The Good News, of course, is that we can risk love because God loves us first, because God loves us so fiercely that no matter the category of rapids we might face in our lives of loving each other and God, we have Jesus for our guide, we have the Holy Spirit to give us strength for the task at hand, and we have a God who is both in the raft with us and who promises us that at the last we shall be together, at peace besides the still waters.
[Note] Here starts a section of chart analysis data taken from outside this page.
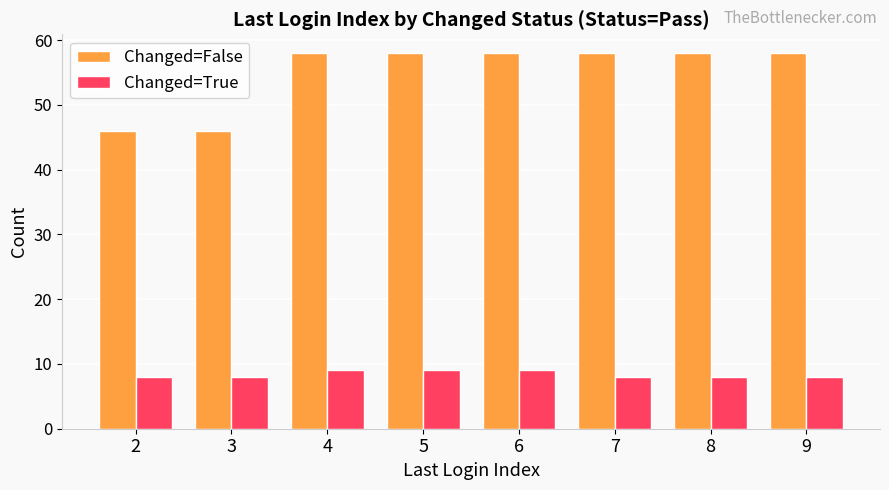

What is the average value of the Changed=False series?

55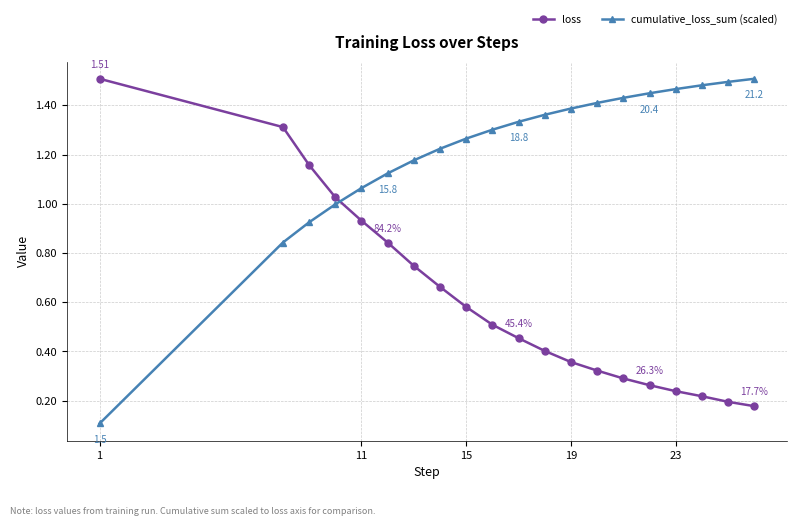

True or false: cumulative_loss_sum (scaled) and loss cross at least once.

True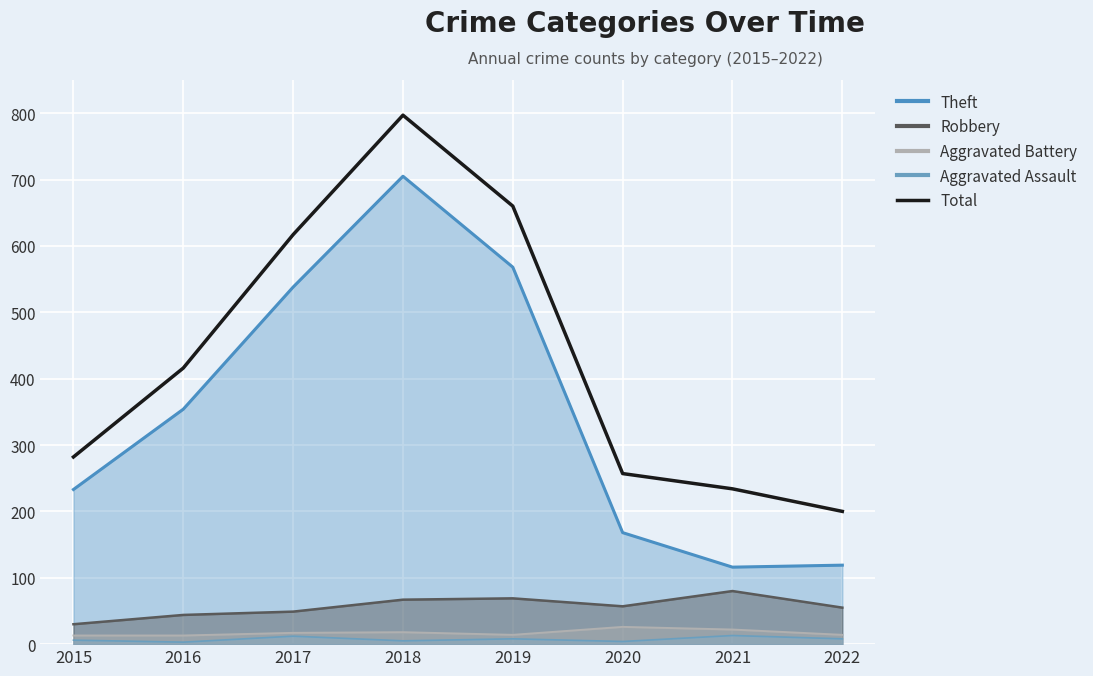

Read the value at 2021, to the nearest 100.

200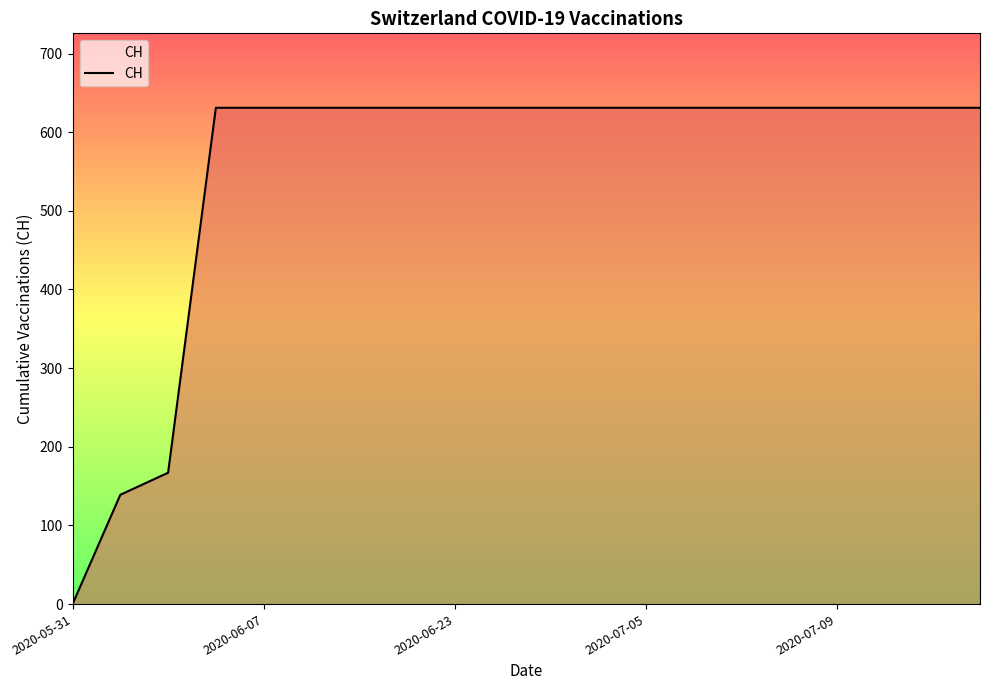

How many positive values are there?

19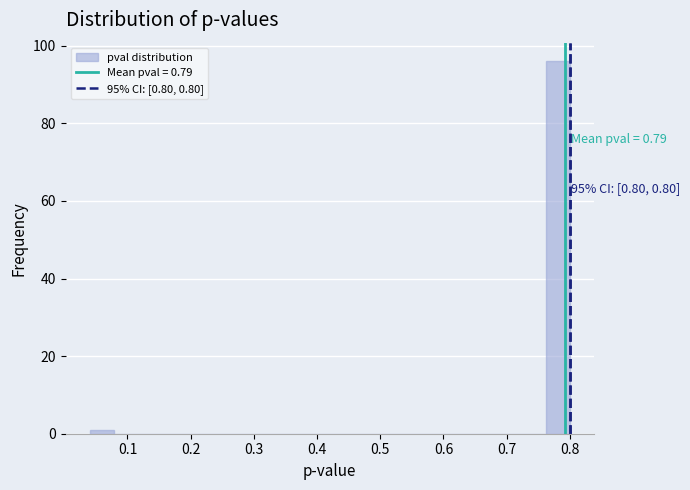

Around what value on the x-axis is the tallest bar? Give the approximate position of its centre, as read against the axis.

0.78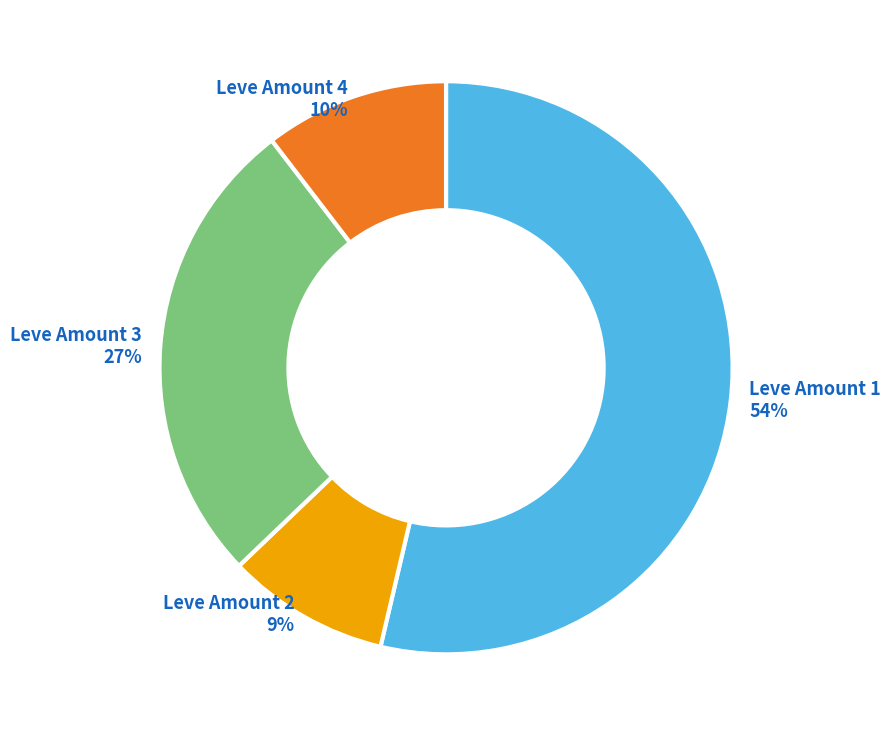

How many segments does this pie chart have?

4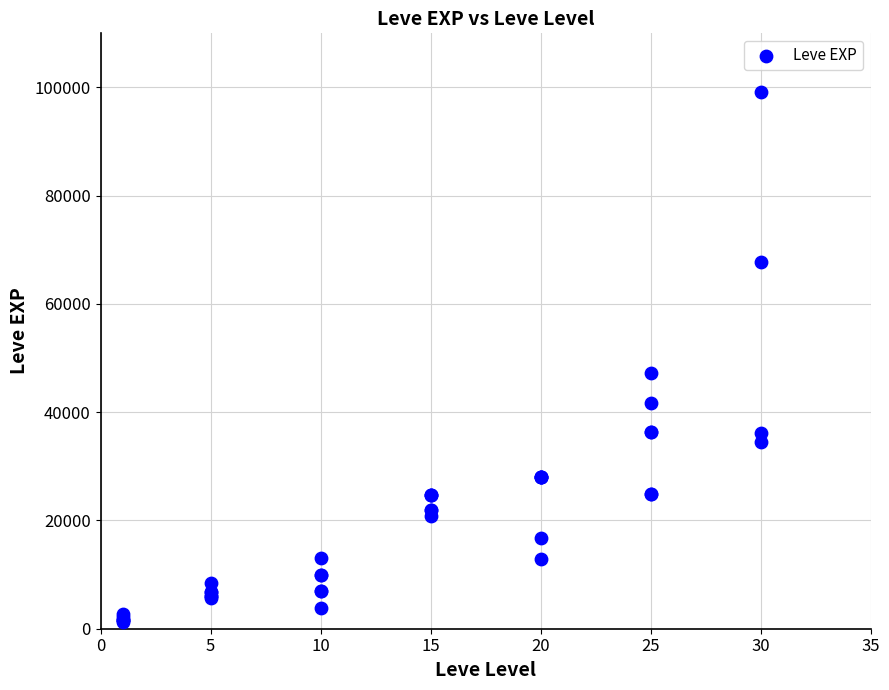

What Y value in the scatter plot is closest to 50190?

47200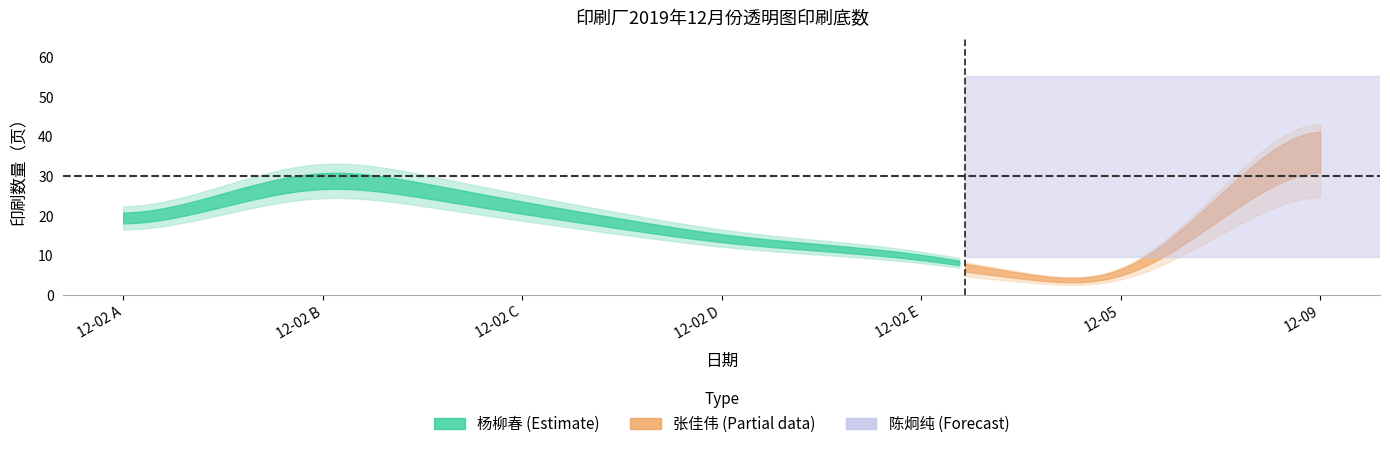

True or false: 杨柳春 and 印刷总数 intersect in this chart.

False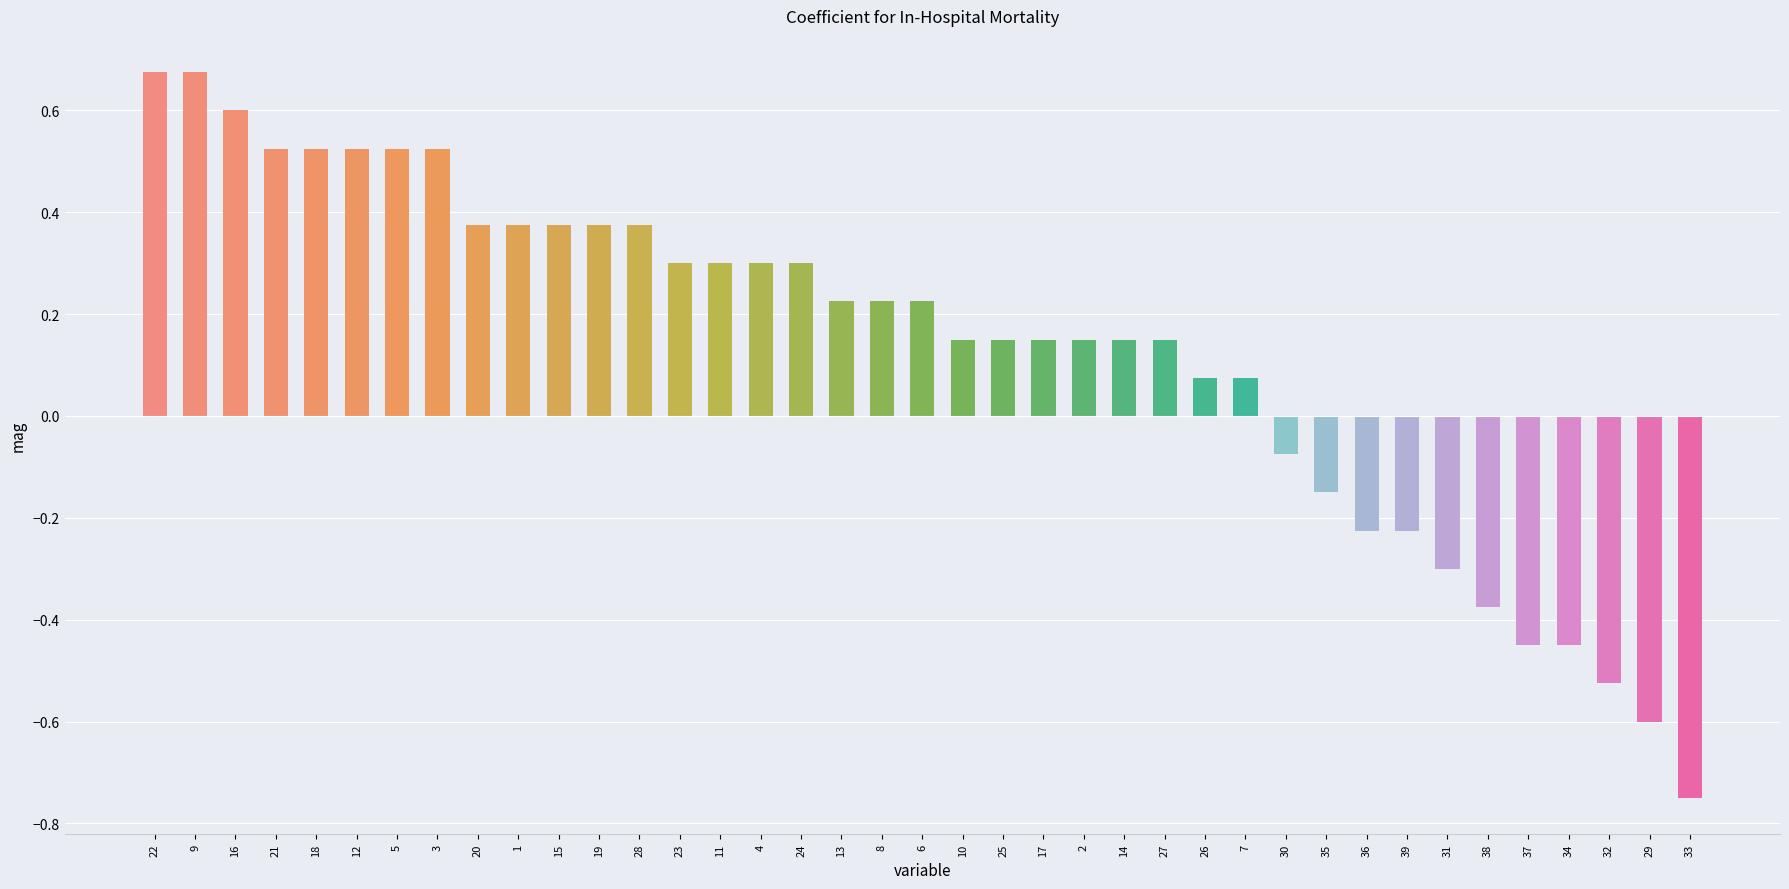

Which label corresponds to the smallest value in the chart?

33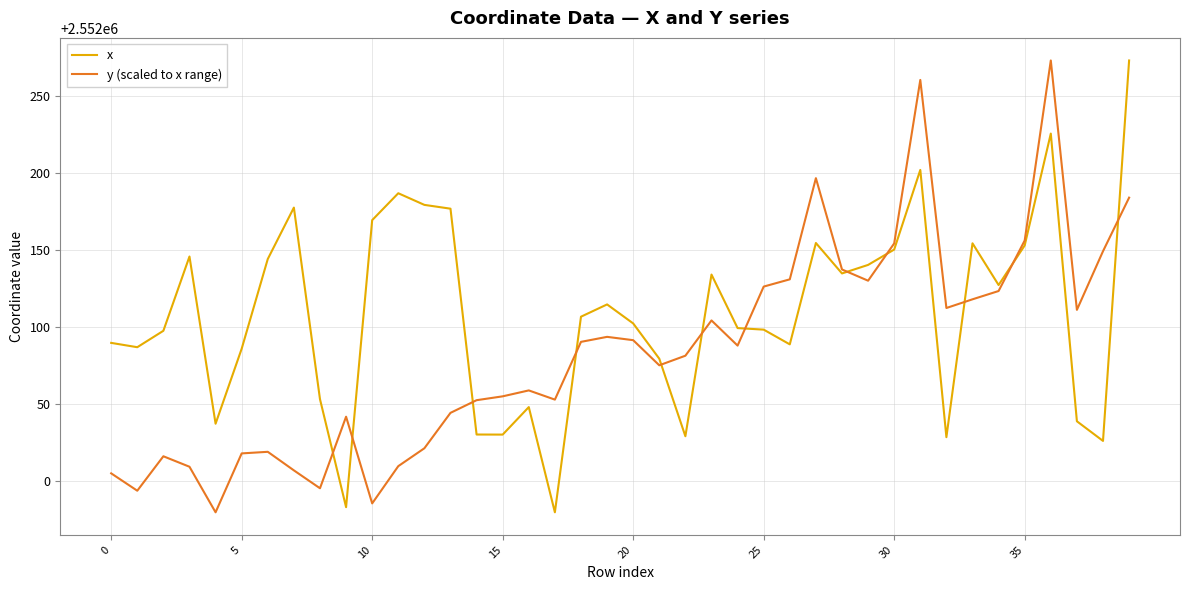

What is the lowest value of the y (scaled to x range) series?

2551979.5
So what to do? What difference does this make in your life? Shall you, when love comes knocking on your heart, do the sensible and safe and sane thing, and turn and run for your life? Or will you, learning the lesson we on that raft on the Snake River learned, for love and for life paddle with divine abandon?

Listen to me.

“When you hear, a mile away and still out of sight, the churn of the water as it begins to swirl and roil, -- when you hear that unmistakable pounding – when you feel the mist on your mouth and sense ahead the embattlement, the long falls plunging and steaming – then row, row for your life toward it.”